7) DON’T accept chargeback fees as the cost of doing business.

Sometimes companies shipping products are found to be out of compliance by those accepting the items. A receiver may find your company to be out of compliance for many reasons including receiving your products later than the due date or the Proof of Delivery (POD) was not signed. Both issues seem like understandable reasons to accrue penalties, but what caused the shipment to miss its due date? Why wasn’t that POD signed?  Most companies chalk up these charges as just part of the process for what they do and pay the fees rather than ask questions. In reality, these fees can be avoided. 

8) DO investigate chargebacks and penalties, and read through all policies.

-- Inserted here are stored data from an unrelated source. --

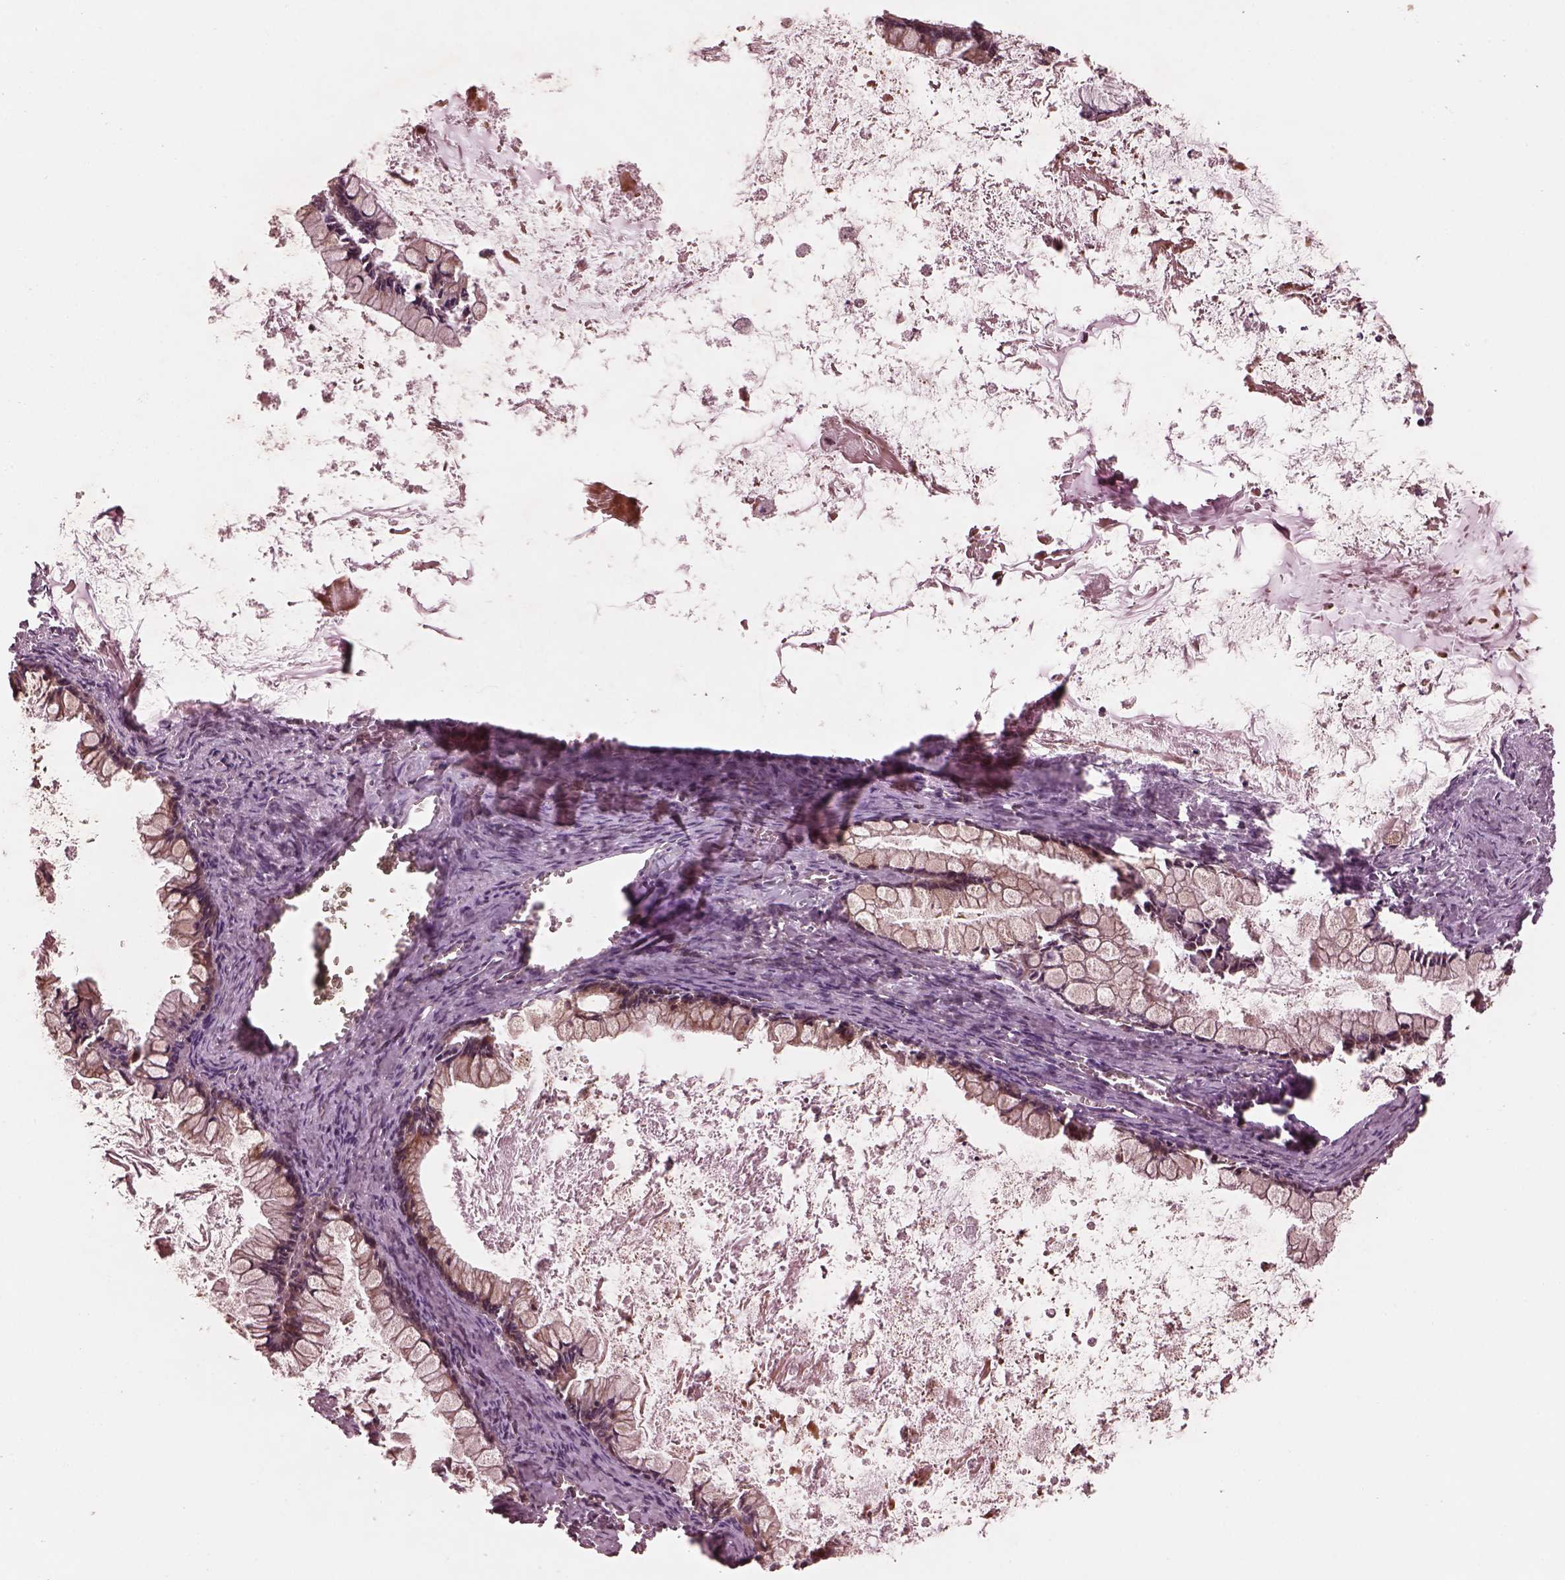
{"staining": {"intensity": "weak", "quantity": ">75%", "location": "cytoplasmic/membranous"}, "tissue": "ovarian cancer", "cell_type": "Tumor cells", "image_type": "cancer", "snomed": [{"axis": "morphology", "description": "Cystadenocarcinoma, mucinous, NOS"}, {"axis": "topography", "description": "Ovary"}], "caption": "Immunohistochemistry micrograph of ovarian cancer (mucinous cystadenocarcinoma) stained for a protein (brown), which displays low levels of weak cytoplasmic/membranous staining in approximately >75% of tumor cells.", "gene": "PIK3R2", "patient": {"sex": "female", "age": 67}}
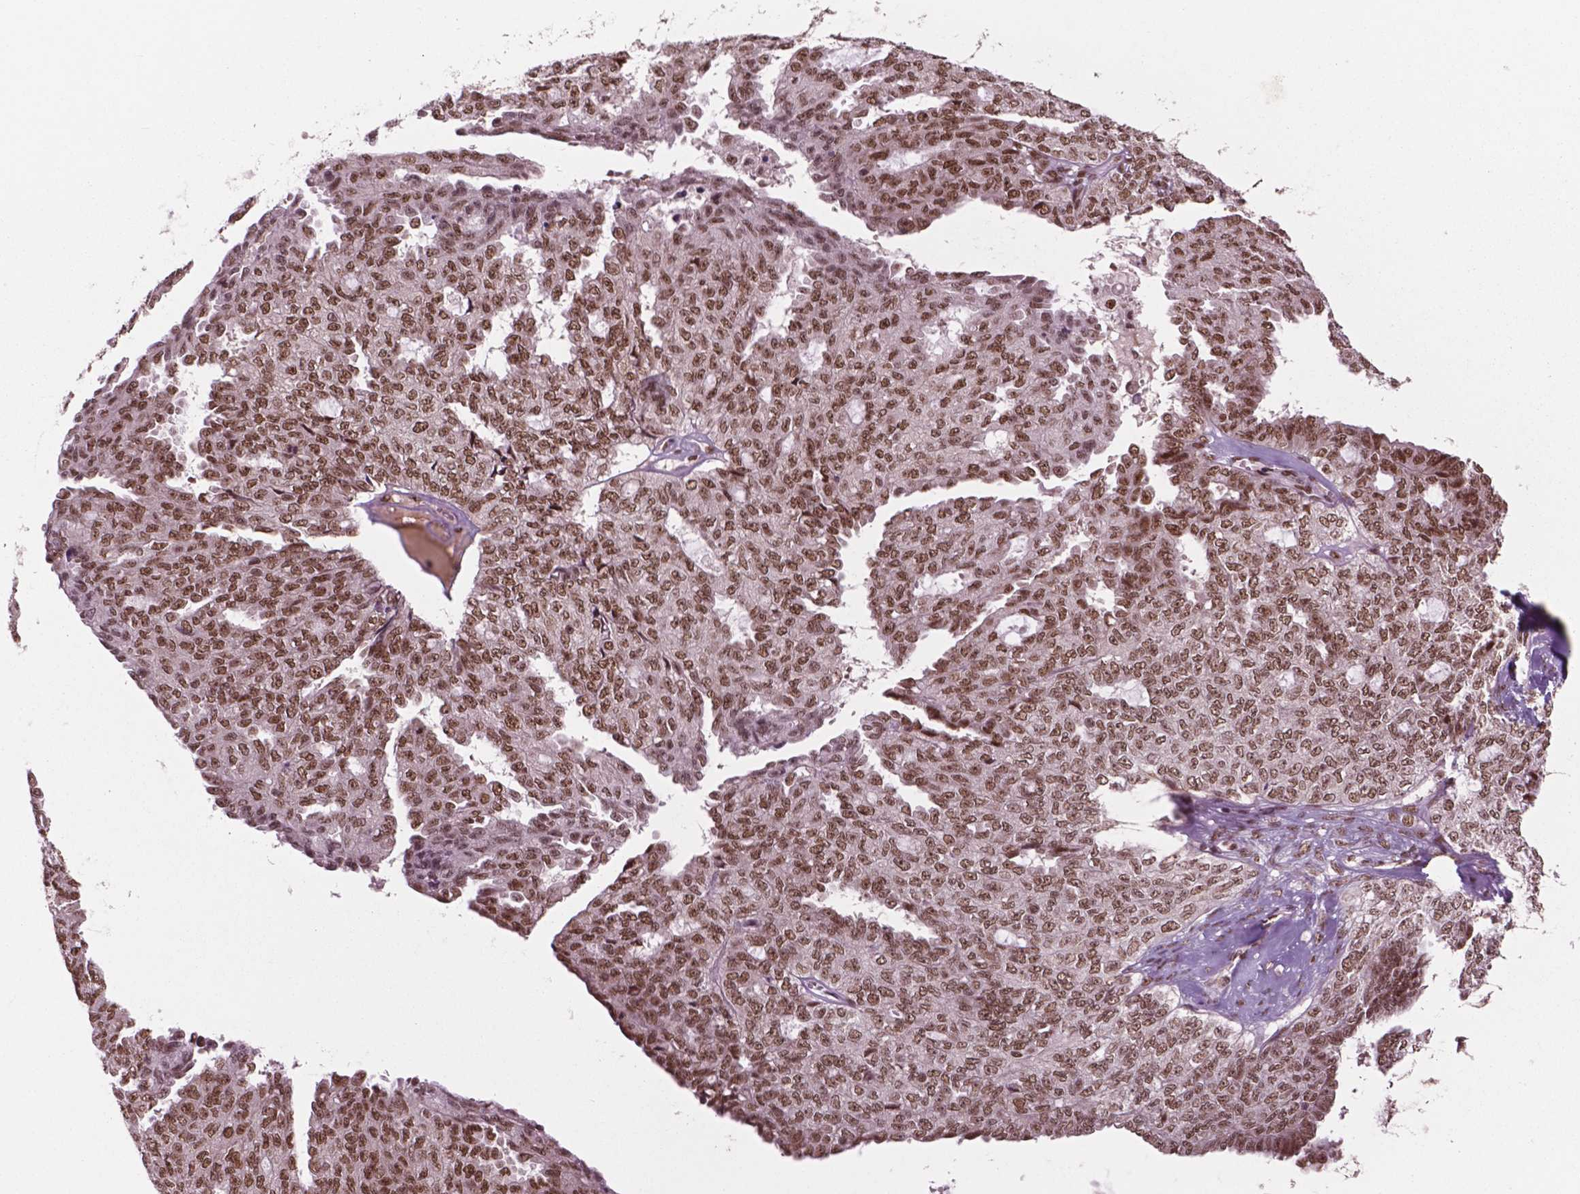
{"staining": {"intensity": "moderate", "quantity": ">75%", "location": "nuclear"}, "tissue": "ovarian cancer", "cell_type": "Tumor cells", "image_type": "cancer", "snomed": [{"axis": "morphology", "description": "Cystadenocarcinoma, serous, NOS"}, {"axis": "topography", "description": "Ovary"}], "caption": "The image reveals staining of ovarian serous cystadenocarcinoma, revealing moderate nuclear protein expression (brown color) within tumor cells.", "gene": "POLR2E", "patient": {"sex": "female", "age": 71}}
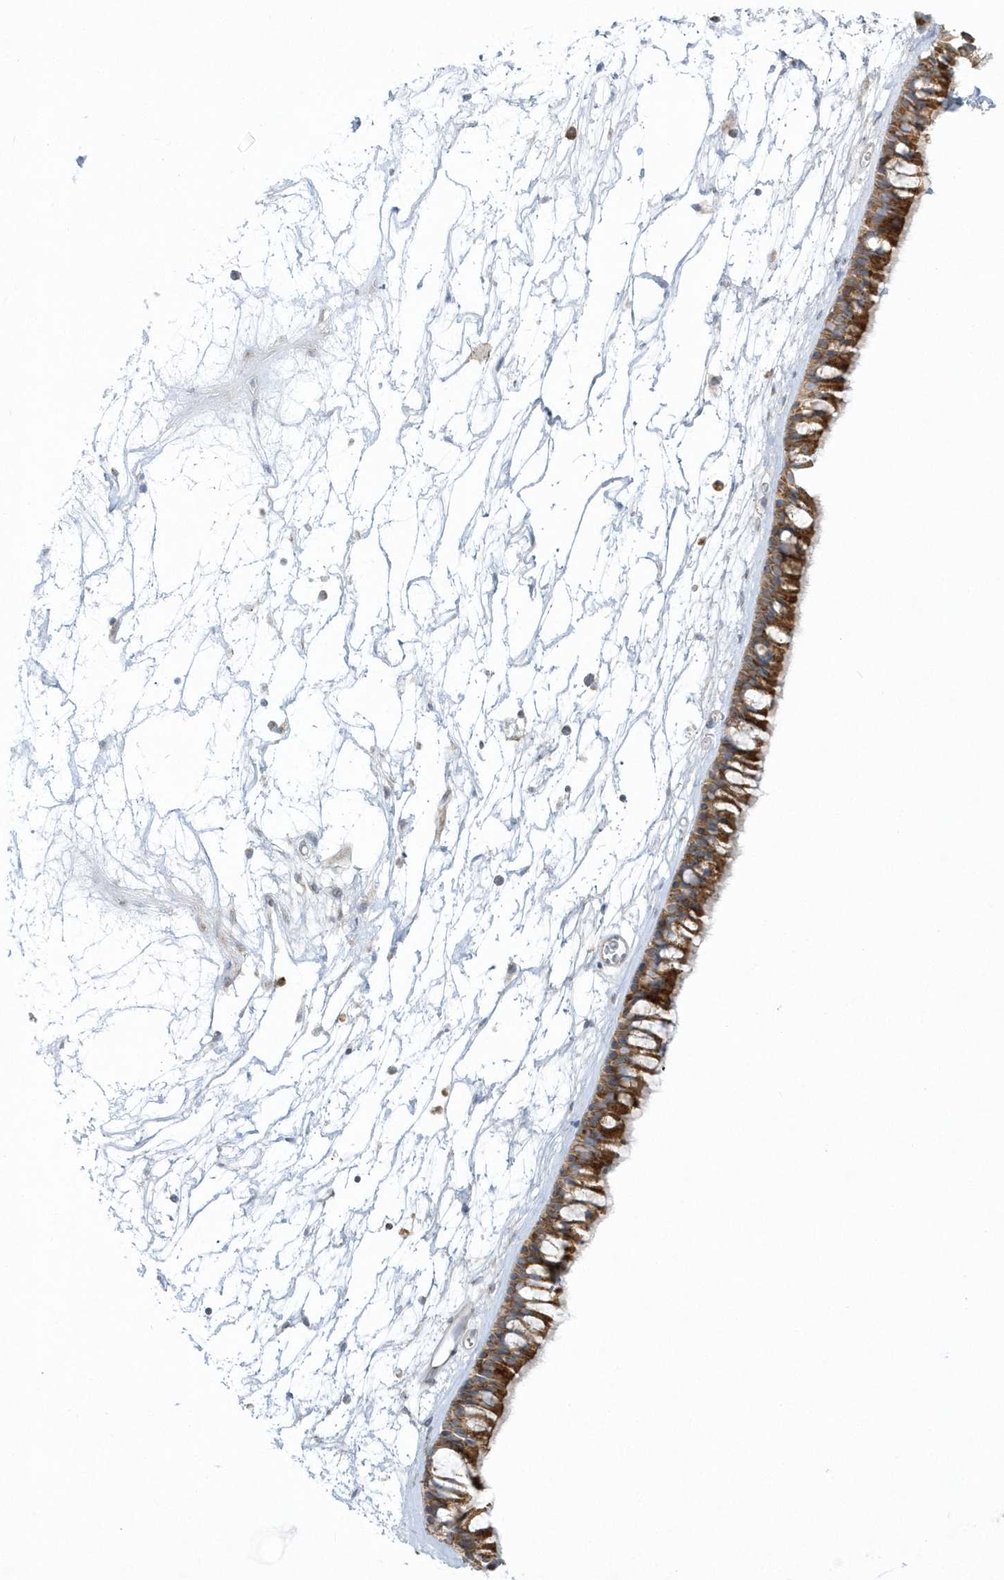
{"staining": {"intensity": "strong", "quantity": ">75%", "location": "cytoplasmic/membranous"}, "tissue": "nasopharynx", "cell_type": "Respiratory epithelial cells", "image_type": "normal", "snomed": [{"axis": "morphology", "description": "Normal tissue, NOS"}, {"axis": "topography", "description": "Nasopharynx"}], "caption": "Nasopharynx stained with immunohistochemistry (IHC) shows strong cytoplasmic/membranous staining in about >75% of respiratory epithelial cells.", "gene": "DNAJC18", "patient": {"sex": "male", "age": 64}}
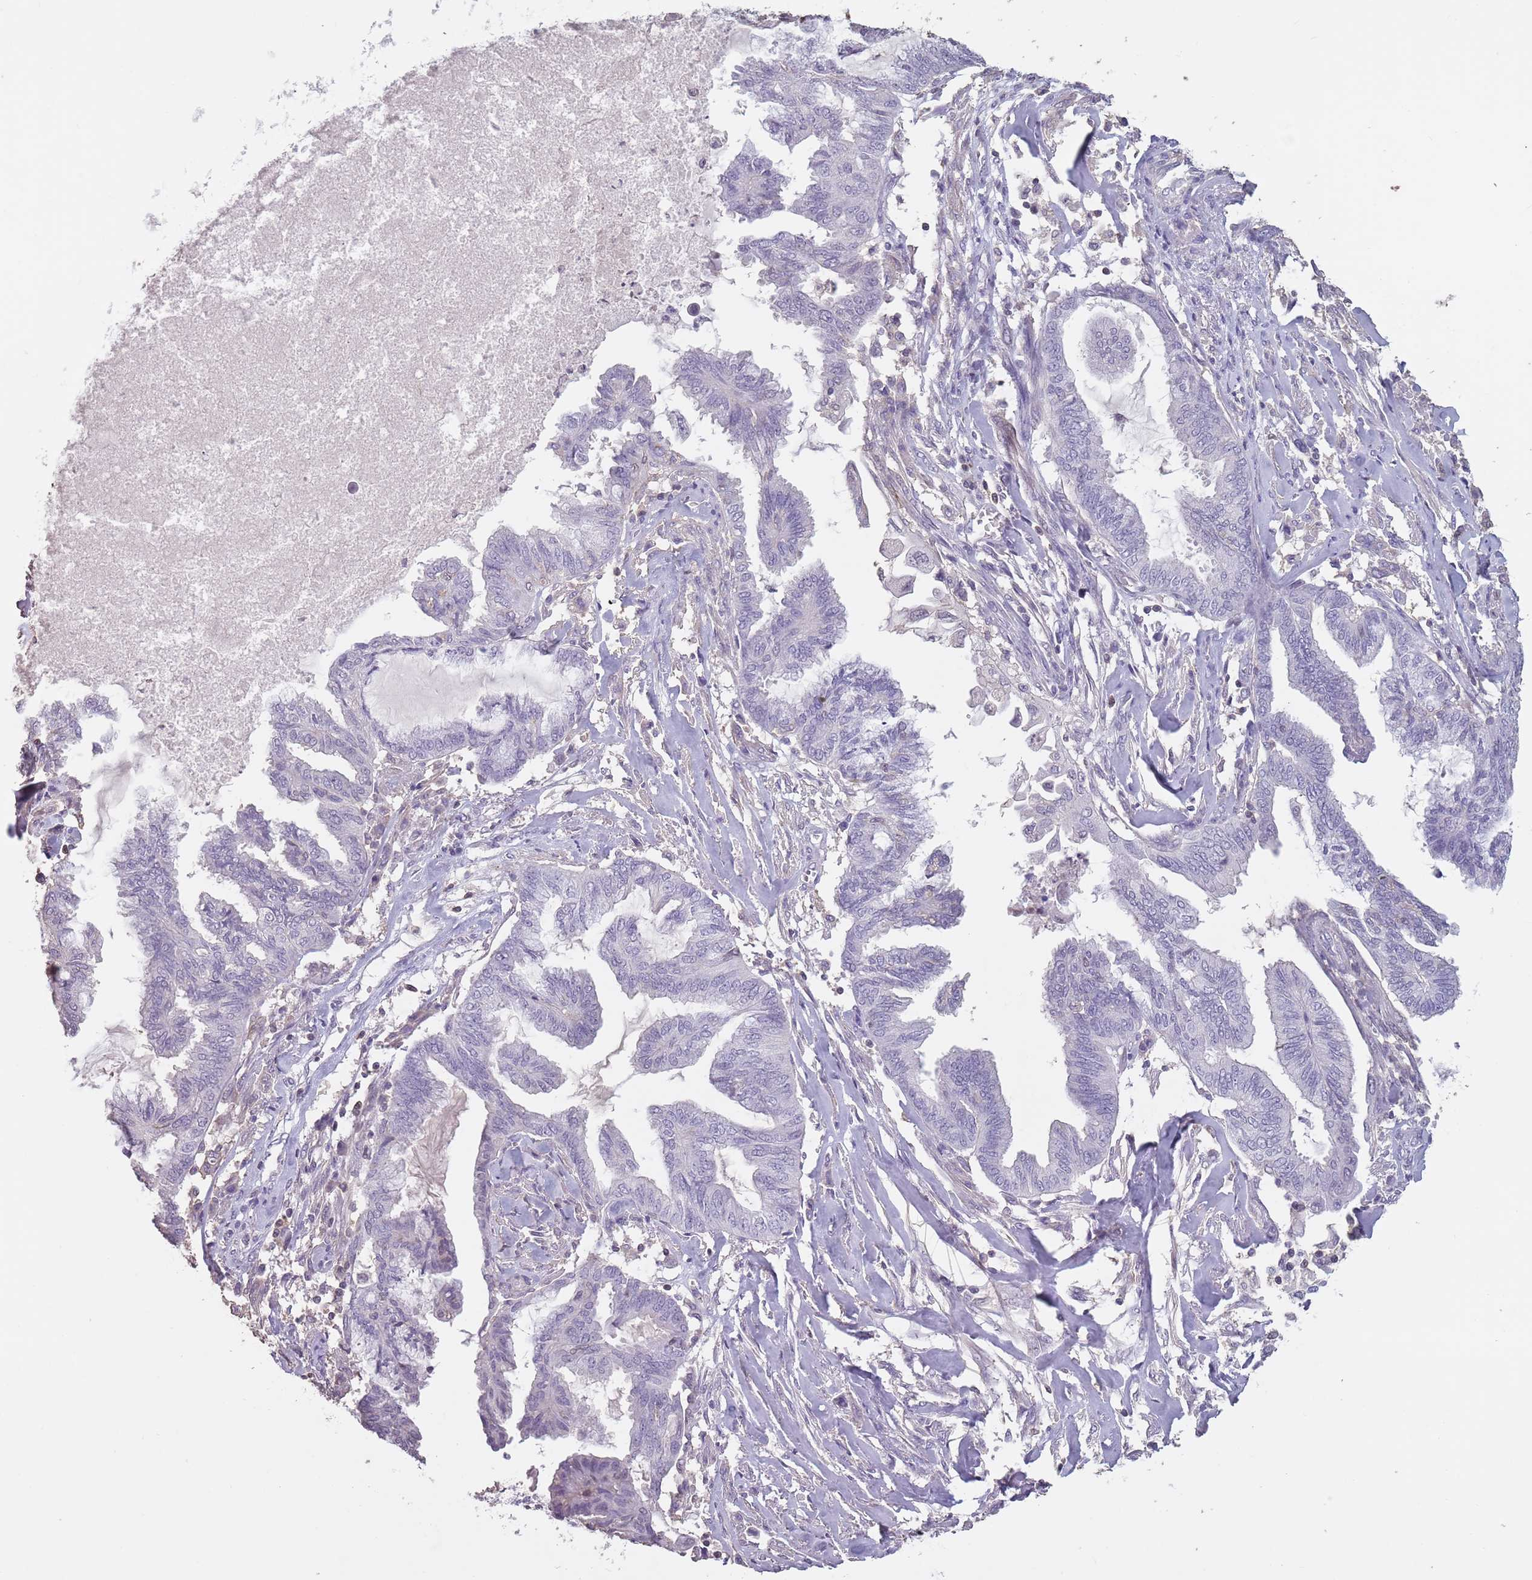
{"staining": {"intensity": "negative", "quantity": "none", "location": "none"}, "tissue": "endometrial cancer", "cell_type": "Tumor cells", "image_type": "cancer", "snomed": [{"axis": "morphology", "description": "Adenocarcinoma, NOS"}, {"axis": "topography", "description": "Endometrium"}], "caption": "IHC micrograph of endometrial cancer stained for a protein (brown), which shows no expression in tumor cells.", "gene": "SUN5", "patient": {"sex": "female", "age": 86}}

It is extremely important to be aware of all your customers’ receiving policies and rules pertaining to due dates, receiving procedures, and accessorials expectations. This includes documentation from proof of delivery to damages. Once you are aware of all the policies, review all fines, chargebacks, and penalties you have or are receiving to understand the justification for these deductions. While your company could be found out of compliance for many reasons, it is quite possible that you, as a shipper, are not at fault. Instead, a policy of the receiver or carrier is causing the non-compliance issue to occur. A good portion of these fees can be eliminated with systemic fixes. If you are working with an outsourced provider, may sure they take the time to review the instances and investigate along with you. 

9) DON’T only involve one part of the company in the supply chain solution.

When you limit involvement to a portion of the company involved in the supply chain, it can be extremely difficult to bring others up to speed on what is going on. When you require a specific department’s assistance, you will likely lack the means to get the right players in place in a timely manner. So instead, include everyone involved to ensure there is proper communication and adequate buy-in.

10) DO use a top-down solution.

It is in your best interest to inform and include everyone in your company about how your supply chain operates and is maintained. This may include sharing your strategy and goals with not only your outsourced provider, leaders, and shipping department, but also your finance, customer service, and sales departments, among others. Without a top-down strategy that allows information to flow to all, you may find it difficult to pull value from the above-mentioned suggestions. 

Leave the Old School Ways Behind

Start moving toward a holistic approach to your logistics. Push your business to outgrow some of the don’ts in your supply chain so you can remove the challenge of working with antiquated practices and instead, gain a competitive edge.